Fil-Am Creator Opens Up About ‘Internalized Racism’ Towards Asian Men in Dating
In the complexities of dating, the issue of internalized racism often casts a shadow, particularly on Asian women. One Filipino American content creator was brave enough to peel the layers and uncover some of the reasons for this subject.
If it’s too obvious on social media that some women are reluctant to date men from their racial roots, Darrell Rivera recently dropped a truth bomb on TikTok, gaining attention from viewers.
The dancer and choreographer from Las Vegas, Darrell Rivera (@dareal08_), fearlessly called out what he thinks is a case of internalized racism in Asian women when it comes to choosing their partners.
Before we delve deep, let’s look closely at what is internalized racism. According to Dr. Wei-Chin Hwang, a professor of clinical psychology at Claremont McKenna College, internalized racism is when people from a certain racial group start embodying oppression and biases towards people of their own race.

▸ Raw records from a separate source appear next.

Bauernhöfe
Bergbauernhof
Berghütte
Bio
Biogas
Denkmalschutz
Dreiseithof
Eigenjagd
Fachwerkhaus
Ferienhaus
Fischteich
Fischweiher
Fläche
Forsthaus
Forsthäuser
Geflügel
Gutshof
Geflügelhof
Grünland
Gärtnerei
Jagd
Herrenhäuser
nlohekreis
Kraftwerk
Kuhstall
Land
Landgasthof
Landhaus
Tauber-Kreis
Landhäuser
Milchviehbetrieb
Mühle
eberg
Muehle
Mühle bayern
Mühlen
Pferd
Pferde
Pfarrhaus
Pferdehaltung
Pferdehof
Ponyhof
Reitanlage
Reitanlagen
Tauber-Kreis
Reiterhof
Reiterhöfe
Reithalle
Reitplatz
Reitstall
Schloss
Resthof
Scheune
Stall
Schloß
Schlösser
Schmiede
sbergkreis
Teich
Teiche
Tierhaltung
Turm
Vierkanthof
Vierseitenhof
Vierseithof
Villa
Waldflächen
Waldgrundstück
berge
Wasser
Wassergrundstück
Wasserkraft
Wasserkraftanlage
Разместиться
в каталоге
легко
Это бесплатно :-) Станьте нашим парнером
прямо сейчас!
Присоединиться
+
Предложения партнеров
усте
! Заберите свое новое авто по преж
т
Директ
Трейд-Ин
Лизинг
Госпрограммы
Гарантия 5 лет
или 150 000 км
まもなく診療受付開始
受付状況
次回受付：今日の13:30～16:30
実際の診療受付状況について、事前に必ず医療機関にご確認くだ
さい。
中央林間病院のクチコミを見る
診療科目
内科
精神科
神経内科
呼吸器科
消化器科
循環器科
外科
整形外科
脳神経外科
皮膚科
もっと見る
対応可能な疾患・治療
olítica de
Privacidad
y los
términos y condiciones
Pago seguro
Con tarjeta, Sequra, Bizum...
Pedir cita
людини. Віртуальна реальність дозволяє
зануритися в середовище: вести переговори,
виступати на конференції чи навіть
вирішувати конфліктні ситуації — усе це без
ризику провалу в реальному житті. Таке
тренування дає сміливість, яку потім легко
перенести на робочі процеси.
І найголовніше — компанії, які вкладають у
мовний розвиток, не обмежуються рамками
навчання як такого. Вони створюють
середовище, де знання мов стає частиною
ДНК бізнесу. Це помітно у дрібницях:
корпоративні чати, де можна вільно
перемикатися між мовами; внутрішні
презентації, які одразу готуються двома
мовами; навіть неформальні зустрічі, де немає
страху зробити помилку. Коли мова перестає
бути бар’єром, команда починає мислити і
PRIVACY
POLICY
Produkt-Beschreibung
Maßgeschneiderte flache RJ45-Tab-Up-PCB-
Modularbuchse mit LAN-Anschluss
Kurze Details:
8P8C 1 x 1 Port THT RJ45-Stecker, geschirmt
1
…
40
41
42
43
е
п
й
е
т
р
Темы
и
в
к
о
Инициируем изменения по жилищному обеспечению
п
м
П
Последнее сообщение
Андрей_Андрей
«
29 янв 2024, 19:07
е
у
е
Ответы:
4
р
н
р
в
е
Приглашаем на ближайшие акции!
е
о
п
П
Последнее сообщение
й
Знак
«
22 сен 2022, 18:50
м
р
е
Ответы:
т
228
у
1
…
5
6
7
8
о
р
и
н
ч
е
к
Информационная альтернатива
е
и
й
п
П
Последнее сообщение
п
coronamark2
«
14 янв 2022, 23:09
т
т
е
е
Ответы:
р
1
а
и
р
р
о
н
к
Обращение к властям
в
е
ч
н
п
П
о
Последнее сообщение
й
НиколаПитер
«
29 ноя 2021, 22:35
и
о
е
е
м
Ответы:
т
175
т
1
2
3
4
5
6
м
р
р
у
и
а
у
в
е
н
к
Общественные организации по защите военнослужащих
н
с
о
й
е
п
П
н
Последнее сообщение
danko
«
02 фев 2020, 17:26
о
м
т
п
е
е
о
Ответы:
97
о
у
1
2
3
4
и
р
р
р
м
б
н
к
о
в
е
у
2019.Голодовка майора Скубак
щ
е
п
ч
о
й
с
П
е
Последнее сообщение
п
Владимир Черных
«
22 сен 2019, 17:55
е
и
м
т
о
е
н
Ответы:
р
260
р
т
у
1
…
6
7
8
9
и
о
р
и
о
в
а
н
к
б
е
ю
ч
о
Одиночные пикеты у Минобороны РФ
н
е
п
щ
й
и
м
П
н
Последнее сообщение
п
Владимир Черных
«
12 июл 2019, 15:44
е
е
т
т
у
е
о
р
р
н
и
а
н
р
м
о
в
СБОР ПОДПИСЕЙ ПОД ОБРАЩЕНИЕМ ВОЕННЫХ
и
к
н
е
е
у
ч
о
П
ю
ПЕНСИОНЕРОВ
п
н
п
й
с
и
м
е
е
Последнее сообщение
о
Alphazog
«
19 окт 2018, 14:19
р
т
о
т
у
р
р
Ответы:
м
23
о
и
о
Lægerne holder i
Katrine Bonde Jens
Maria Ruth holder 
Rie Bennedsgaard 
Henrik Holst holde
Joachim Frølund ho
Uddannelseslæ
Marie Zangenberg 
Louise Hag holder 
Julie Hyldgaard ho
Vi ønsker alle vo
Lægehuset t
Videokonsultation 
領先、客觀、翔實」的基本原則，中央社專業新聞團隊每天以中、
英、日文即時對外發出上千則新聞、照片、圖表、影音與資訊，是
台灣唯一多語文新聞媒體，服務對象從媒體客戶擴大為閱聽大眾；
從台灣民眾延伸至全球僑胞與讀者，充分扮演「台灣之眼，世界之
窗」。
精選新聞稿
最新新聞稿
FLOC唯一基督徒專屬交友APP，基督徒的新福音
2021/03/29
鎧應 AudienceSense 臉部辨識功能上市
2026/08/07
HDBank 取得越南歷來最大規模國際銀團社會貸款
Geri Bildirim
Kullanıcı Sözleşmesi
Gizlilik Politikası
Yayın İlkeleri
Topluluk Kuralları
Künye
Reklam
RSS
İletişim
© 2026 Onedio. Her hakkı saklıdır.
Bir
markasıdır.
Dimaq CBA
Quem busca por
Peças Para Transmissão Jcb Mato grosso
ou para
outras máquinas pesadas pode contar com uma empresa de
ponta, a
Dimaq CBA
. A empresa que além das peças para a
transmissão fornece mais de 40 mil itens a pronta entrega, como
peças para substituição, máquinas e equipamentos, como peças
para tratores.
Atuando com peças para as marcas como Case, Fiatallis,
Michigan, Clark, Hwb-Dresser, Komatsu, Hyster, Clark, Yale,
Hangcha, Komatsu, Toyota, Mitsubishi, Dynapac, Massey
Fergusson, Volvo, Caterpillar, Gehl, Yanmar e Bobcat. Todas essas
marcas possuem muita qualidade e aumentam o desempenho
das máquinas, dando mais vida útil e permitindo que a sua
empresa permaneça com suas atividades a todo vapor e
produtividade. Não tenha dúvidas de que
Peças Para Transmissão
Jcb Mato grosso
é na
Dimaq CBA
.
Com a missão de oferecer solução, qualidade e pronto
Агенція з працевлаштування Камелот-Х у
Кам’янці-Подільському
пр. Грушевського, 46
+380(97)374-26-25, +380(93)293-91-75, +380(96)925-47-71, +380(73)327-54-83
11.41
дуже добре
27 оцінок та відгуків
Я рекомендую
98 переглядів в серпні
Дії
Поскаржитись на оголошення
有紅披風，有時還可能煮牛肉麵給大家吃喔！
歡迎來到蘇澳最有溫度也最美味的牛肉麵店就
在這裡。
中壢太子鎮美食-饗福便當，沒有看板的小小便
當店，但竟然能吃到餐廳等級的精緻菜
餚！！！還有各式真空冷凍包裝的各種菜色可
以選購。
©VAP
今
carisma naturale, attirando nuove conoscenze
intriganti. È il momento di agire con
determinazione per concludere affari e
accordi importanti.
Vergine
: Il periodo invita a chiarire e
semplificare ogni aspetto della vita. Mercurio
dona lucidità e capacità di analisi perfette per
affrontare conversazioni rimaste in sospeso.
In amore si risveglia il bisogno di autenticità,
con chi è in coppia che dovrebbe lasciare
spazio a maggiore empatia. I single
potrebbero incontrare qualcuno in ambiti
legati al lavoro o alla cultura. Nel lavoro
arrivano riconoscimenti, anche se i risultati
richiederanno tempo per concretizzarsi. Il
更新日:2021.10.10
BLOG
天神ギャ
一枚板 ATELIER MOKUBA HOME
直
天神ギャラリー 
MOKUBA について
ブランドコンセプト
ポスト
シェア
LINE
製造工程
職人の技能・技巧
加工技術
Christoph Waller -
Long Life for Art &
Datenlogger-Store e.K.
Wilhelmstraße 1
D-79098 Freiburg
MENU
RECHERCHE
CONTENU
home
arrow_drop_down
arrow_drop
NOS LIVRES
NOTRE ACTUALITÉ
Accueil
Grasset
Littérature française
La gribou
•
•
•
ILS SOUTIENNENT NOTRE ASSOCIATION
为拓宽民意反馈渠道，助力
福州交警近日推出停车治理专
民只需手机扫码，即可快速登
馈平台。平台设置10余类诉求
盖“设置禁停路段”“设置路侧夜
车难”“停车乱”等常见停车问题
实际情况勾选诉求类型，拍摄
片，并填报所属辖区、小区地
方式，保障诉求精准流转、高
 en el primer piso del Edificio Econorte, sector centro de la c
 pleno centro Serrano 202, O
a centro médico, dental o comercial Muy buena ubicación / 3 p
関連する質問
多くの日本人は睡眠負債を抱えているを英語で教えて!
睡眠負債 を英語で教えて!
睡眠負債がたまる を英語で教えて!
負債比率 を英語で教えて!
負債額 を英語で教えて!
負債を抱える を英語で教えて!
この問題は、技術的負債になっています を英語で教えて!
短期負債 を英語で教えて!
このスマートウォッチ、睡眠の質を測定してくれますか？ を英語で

In addition, it’s like a tricky form of racism that splits communities and leaves everyone scratching their heads. Furthermore, Rivera isn’t holding back when he discusses about Asian men feeling burned out from Asian women bashing their own race.
He’s got a point. There’s a huge difference between having a distinction and straight-out dissing your own folks. If you’ve watched Kaila Yu’s (@kaila.yu) TikTok video where she revealed some Asian women stating that they won’t date Asian men because they look like a family.
It’s like a real-life controversial article titled ‘Hollywood cured my prejudice against white men.’ Anyone can have their dating preferences, but let’s not drag the whole race through the mud while doing it.
Moreover, Hollywood also never failed to perpetuate these dating dynamics. It’s like a script ready for every Asian American leading lady falling in love with a white beau.
Take, for example, the show “The Summer I Turned Pretty.” It’s all about an Asian American girl who fell head over heels with a white American boy. Not surprising that the “Asian girl and white boy love” idea has gone viral on TikTok.
Furthermore, when Rivera dropped his thoughts, the internet was blown with reactions from viewers and creators alike. For instance, @kyledimetri said, “Anyone who bashes their own race is the epitome of cringe and insecurity.”
In addition, @jaydenwicab didn’t hold back, stating, “Yep bro, I’m not an Asian guy, but I notice this too.” It’s a universal recognition of a problem that needs fixing. As @dimsum.t summed it up, “It’s so true. That’s what it boils down to.”
Dating may be a vast minefield, but internalized racism shouldn’t be like a grenade waiting for its explosion. By understanding the deep-rooted issues, we can open doors to a more harmonious and inclusive dating landscape.